I have often reflected that travelling by train offers a vivid insight into the British condition, but my fellow Herefordshire-dweller Matthew Engel has, in a manner of speaking, gone several stations further, writing a brilliant new book called Eleven Minutes Late: A Train Journey To The Soul of Britain. Coincidentally, he was on his way to Paddington via Newport when he hit upon the idea, shortly after legging it between platforms at Newport because the Arriva Trains Wales service had unaccountably stopped dead outside the station, almost making him miss his connection with the First Great Western from Swansea to London.

This unaccountable stopping just outside Newport is the bane of my life no less than Matthew's. The train chugs along, lulling you into heady anticipation of time to spare, perhaps even time for a cup of tea and a croissant from Upper Crust, when suddenly it grinds to the kind of unequivocal halt that suggests Butch Cassidy and his gang might be up ahead, pointing guns. And of course there's no chance of anyone holding the train you and dozens of others are hoping to catch, because Arriva Trains Wales and First Great Western have, I'm practically certain, a "bugger the passengers" pact. Not, of course, that catching the desired train guarantees arrival at the desired time. As Scylla and Charybdis were to Odysseus, who could get past one but not the other, so, to the intrepid First Great Western voyager, are signal failure at Didcot Parkway and faulty overhead power cables just outside Slough.

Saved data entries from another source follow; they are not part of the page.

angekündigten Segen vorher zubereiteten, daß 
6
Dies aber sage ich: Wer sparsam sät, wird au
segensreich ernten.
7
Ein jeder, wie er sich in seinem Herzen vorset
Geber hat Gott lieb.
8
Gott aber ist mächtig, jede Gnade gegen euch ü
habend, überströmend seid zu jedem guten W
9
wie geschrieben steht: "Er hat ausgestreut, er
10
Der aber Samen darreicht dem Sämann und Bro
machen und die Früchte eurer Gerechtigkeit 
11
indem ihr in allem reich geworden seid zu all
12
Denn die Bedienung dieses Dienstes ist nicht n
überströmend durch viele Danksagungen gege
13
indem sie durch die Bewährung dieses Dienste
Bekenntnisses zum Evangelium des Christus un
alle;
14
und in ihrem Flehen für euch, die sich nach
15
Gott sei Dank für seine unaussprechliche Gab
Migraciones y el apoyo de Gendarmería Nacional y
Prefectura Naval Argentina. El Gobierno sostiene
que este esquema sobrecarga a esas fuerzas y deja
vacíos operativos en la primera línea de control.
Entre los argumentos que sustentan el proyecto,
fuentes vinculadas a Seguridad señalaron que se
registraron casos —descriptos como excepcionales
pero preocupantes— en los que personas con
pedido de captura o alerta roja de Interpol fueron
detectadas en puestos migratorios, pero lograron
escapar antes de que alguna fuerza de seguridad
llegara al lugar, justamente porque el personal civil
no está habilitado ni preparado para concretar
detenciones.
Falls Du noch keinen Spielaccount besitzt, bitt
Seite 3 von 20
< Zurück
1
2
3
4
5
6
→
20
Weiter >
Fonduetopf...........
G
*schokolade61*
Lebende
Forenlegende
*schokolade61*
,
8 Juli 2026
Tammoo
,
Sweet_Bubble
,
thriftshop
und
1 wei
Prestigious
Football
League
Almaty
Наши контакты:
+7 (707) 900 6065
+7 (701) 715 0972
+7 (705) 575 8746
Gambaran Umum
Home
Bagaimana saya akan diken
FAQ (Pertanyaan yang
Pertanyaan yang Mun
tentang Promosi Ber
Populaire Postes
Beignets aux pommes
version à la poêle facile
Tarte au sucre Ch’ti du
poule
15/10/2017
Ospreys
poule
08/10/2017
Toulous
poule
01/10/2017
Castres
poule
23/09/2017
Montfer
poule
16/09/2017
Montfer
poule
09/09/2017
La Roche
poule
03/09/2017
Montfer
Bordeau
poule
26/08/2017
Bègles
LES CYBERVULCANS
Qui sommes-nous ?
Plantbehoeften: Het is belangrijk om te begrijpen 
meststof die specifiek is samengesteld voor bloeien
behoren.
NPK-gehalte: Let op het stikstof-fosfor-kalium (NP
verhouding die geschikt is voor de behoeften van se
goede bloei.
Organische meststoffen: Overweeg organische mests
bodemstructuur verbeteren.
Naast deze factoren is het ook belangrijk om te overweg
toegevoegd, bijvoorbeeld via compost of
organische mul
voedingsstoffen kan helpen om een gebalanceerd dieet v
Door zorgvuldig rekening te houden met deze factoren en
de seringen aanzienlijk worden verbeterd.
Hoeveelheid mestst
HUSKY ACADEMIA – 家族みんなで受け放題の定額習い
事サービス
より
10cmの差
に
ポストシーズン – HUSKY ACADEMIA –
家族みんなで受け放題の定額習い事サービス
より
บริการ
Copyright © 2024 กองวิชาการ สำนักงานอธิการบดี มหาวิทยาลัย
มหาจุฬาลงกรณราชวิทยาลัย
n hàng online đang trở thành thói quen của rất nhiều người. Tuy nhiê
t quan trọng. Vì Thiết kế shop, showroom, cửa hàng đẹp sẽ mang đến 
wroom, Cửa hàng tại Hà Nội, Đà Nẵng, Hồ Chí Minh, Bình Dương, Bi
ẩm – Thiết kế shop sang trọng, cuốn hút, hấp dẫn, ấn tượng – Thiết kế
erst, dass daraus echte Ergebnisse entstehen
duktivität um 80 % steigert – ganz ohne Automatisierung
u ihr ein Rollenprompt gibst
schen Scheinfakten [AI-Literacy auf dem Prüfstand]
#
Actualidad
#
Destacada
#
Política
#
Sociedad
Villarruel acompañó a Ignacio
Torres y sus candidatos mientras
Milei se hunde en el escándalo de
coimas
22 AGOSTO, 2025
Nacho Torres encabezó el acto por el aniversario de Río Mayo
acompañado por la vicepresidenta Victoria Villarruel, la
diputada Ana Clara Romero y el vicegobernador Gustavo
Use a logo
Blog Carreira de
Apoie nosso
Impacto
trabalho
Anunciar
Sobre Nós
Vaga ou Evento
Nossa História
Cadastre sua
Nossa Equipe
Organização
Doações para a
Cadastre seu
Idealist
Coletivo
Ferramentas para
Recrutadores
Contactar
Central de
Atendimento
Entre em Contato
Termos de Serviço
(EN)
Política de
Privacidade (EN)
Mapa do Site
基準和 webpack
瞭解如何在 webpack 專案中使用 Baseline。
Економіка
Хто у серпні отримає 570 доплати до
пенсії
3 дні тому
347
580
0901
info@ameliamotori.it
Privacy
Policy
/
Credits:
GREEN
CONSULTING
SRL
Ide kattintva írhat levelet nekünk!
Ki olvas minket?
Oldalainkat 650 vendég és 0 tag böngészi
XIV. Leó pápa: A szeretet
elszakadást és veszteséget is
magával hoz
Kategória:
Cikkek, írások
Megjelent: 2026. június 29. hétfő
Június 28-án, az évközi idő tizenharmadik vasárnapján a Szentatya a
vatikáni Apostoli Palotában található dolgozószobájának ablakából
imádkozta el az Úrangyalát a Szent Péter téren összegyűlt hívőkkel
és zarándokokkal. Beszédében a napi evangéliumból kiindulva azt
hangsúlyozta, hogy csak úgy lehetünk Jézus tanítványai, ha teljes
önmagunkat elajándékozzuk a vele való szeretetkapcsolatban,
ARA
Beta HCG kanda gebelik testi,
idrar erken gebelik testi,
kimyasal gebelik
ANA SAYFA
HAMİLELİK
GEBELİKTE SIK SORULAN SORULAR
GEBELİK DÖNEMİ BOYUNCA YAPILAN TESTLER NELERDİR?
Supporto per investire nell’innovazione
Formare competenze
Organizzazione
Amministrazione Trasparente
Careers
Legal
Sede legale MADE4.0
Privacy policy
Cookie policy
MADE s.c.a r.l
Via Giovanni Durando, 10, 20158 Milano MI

The beauty of Eleven Minutes Late, I should add, is that it combines a sustained and very funny rant about the chaotic state of Britain's privatised rail system with huge affection for the romance of the train, and indeed with a beguiling history of rail travel. It starts with the epically hapless William Huskisson MP, illustrious former President of the Board of Trade, whose story should be familiar to anyone with a keen sense of irony. For on September 15, 1830, the opening day of the Liverpool and Manchester Railway, and the day after assuring his constituents in Liverpool that railways were a marvellous invention, Huskisson fell, fatally, under the wheels of George Stephenson's celebrated Rocket. As Matthew wryly points out, Huskisson's tragic accident that day made him one of those figures, like the archduke Franz Ferdinand, whose entire life has been eclipsed by the manner of his death. And I don't suppose it is of any consolation to his ghost, forlornly wandering the tracks at Newton-le-Willows, to know that train travel would later provide the descendants of his constituents with one of their most colourful euphemisms. To this day, the act of coitus interruptus is known in Liverpool as "gerring off at Edge Hill", Edge Hill being the penultimate stop before Lime Street station. I love train metaphors, and that's one of my favourites. Indeed, I love trains in general. If only I didn't have to depend on them to get around.